Soyez curieux, explorez votre culture, documentez-la et partagez-la pour assurer sa transmission et sa reconnaissance mondiale. Notre mémoire est notre force : si nous ne racontons pas notre propre histoire, elle se racontera sans nous. Alors, archivons, partageons et transmettons !

Pour ceux qui souhaitent contribuer à des plateformes collaboratives comme Wikipédia, je vous encourage à respecter les règles de vérifiabilité et de neutralité. N’oubliez pas de citer vos sources. Ces pratiques garantissent la crédibilité et la pérennité de vos contributions. En diffusant ces savoirs, vous participez activement à la préservation du patrimoine africain et à sa visibilité sur la scène mondiale.

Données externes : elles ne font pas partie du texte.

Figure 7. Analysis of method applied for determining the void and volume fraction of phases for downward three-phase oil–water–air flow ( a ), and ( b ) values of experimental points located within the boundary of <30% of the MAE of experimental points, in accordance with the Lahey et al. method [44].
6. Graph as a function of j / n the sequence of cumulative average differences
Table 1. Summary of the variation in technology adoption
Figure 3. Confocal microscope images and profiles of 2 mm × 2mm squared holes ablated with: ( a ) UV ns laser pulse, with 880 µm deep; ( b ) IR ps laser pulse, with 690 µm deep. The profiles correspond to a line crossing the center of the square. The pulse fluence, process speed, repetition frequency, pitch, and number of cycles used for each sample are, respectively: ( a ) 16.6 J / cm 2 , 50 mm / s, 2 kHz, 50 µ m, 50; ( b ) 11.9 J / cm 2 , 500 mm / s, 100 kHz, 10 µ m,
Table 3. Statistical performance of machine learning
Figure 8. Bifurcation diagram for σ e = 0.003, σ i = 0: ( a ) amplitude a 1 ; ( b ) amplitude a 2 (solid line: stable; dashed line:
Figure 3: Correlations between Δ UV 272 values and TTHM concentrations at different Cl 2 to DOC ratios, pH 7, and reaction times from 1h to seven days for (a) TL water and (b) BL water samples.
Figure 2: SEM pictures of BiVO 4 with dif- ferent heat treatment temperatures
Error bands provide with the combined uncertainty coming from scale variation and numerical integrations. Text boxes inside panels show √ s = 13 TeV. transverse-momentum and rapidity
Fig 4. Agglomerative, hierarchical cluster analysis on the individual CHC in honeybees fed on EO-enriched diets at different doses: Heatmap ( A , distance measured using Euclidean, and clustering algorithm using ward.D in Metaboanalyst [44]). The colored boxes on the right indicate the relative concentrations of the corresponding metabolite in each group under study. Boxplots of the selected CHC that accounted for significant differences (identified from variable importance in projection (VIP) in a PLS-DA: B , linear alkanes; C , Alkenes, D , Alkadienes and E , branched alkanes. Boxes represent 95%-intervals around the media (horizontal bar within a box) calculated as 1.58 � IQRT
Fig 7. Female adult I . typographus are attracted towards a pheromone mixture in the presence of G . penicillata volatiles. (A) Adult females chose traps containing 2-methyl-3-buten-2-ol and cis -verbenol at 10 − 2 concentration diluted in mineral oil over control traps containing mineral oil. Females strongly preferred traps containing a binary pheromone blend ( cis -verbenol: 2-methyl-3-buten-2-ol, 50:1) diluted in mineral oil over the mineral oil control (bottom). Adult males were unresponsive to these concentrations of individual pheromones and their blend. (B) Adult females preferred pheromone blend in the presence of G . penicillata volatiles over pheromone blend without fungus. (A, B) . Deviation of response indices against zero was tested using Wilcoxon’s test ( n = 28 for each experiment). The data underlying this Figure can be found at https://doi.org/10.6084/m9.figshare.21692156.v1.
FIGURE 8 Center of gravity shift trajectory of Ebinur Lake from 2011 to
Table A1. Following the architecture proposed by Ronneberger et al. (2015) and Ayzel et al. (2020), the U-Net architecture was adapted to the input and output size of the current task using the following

Lecteurs d’ArchivInfos, passionnés de la préservation des savoirs africains, ensemble, nous avons le pouvoir de faire briller l’Afrique. Intégrez des communautés de contributeurs, échangez, apprenez et maximisez l’impact de votre travail. Valorisons nos savoirs en les partageant pour les générations futures. Archivons notre héritage pour aujourd’hui, pour demain, et surtout, pour que l’Afrique continue de rayonner à travers son histoire et sa culture.